Area of a sphere is $= 4\pi {r^2}$.

A liquid drop is like a sphere.
So, the volume of the drop will be equal to the volume of the sphere.
Now we have to use the formula for volume of a sphere is $= \dfrac{4}{3}\pi {r^3}$, here $r$ is the radius of the given sphere.
Let's say, the radius of each small drop is$d$unit.
The diameter of the large drop is $= D$ .
Radius of the large drop is $= \dfrac{D}{2}$ .
Volume of the large drop is $= \dfrac{4}{3}\pi {\left( {\dfrac{D}{2}} \right)^3}$ .
Volume of each small drop is $= \dfrac{4}{3}\pi {d^3}$.
Total volume of $27$ drops will be$= \dfrac{4}{3}\pi {d^3} \times 27 = 9 \times 4\pi {d^3} = 36\pi {d^3}$ .

___

▶ Request: Rewrite the drop-volume derivation from "Area of a sphere" to "the given sphere.", putting "water" wherever "liquid" appears.

▶ Recorded information:
___

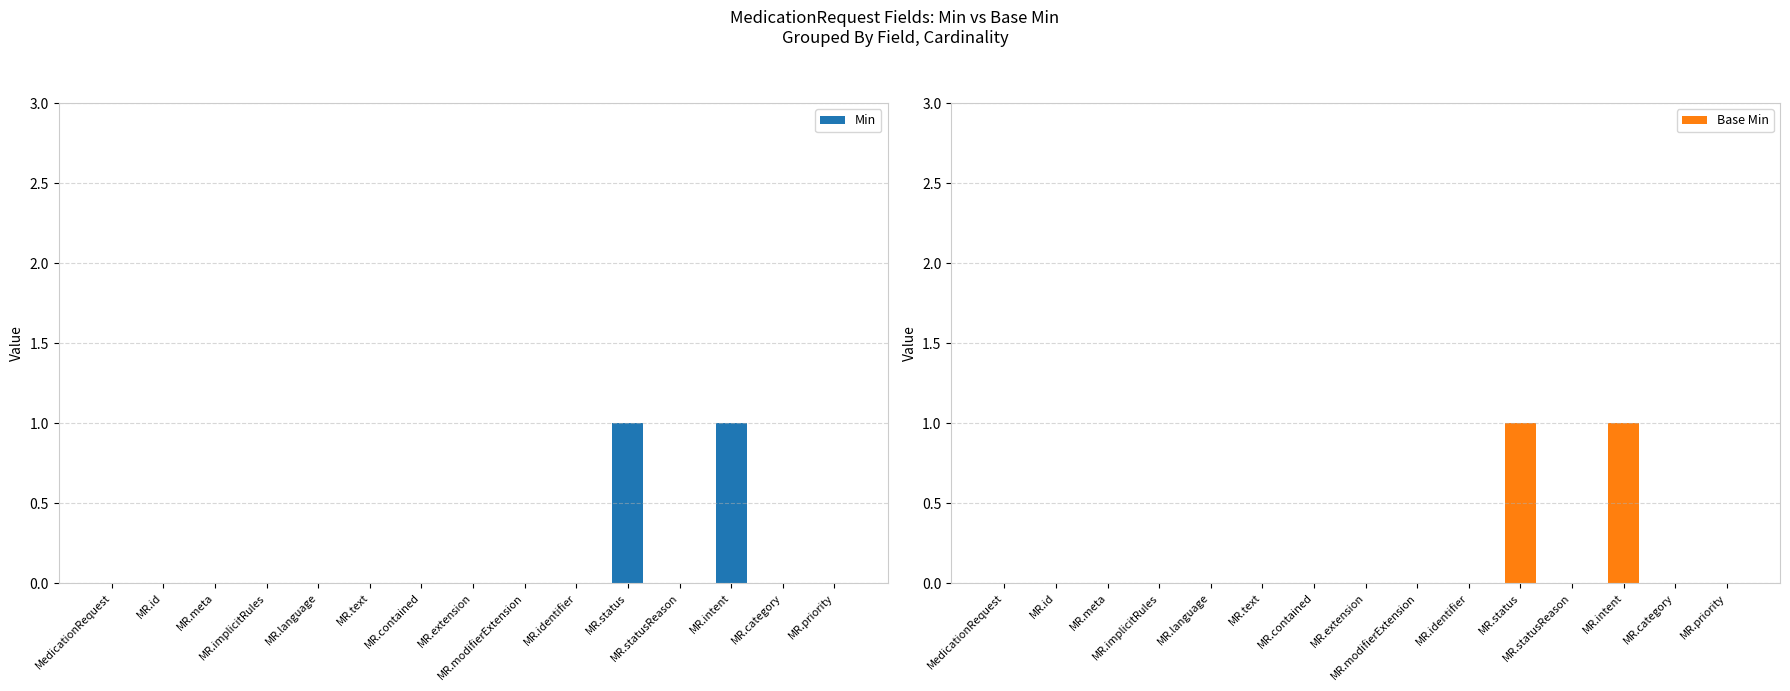

Between MR.contained and MR.statusReason, which series saw the biggest shift?

Min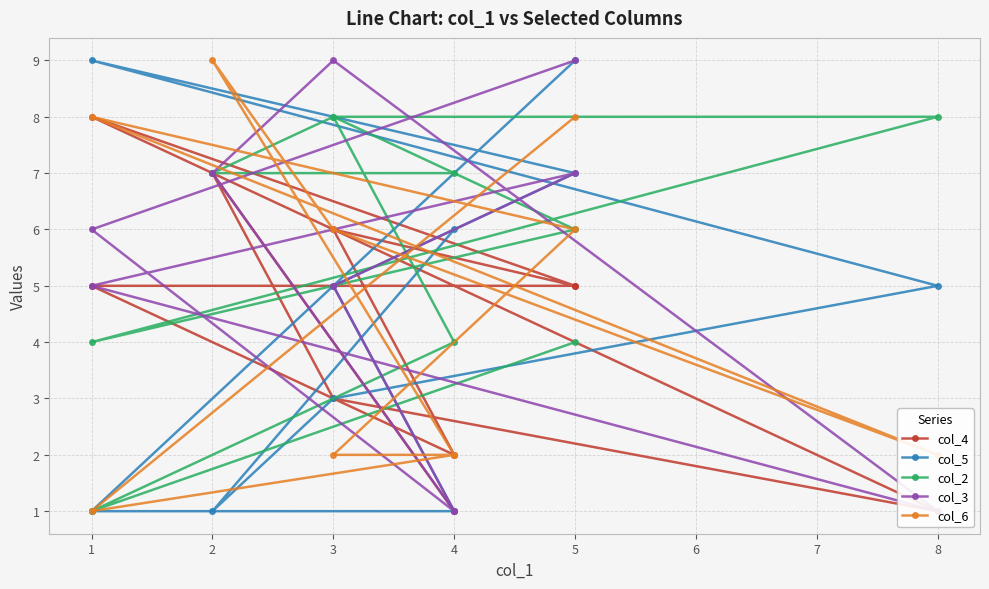

At how many categories does at least one series exceed 8?

4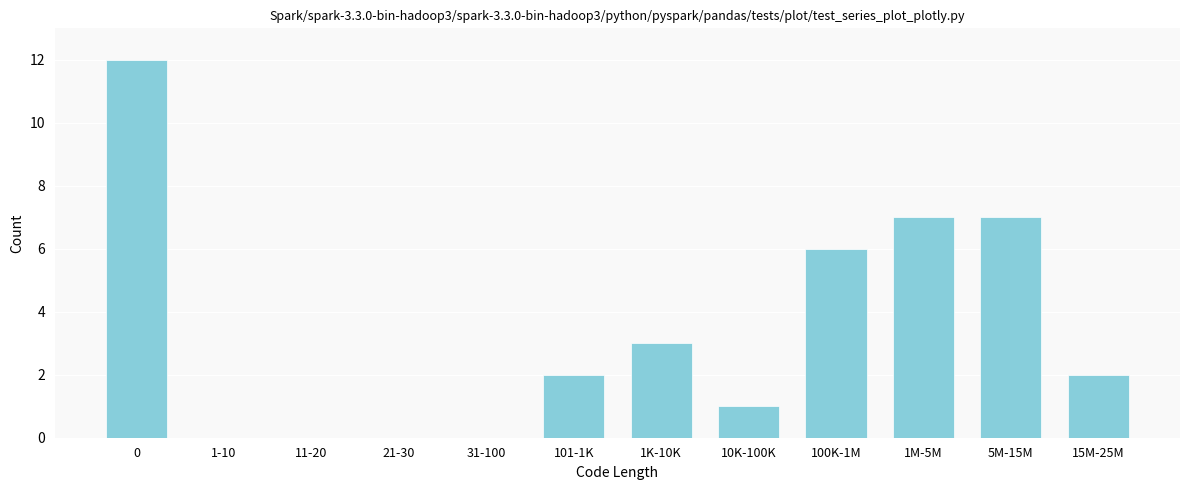

Reading right to left, what are all the values shown in this chart?

15M-25M=2	5M-15M=7	1M-5M=7	100K-1M=6	10K-100K=1	1K-10K=3	101-1K=2	31-100=0	21-30=0	11-20=0	1-10=0	0=12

___

▶ Task answer:
Area of a sphere is $= 4\pi {r^2}$.

A water drop is like a sphere.
So, the volume of the drop will be equal to the volume of the sphere.
Now we have to use the formula for volume of a sphere is $= \dfrac{4}{3}\pi {r^3}$, here $r$ is the radius of the given sphere.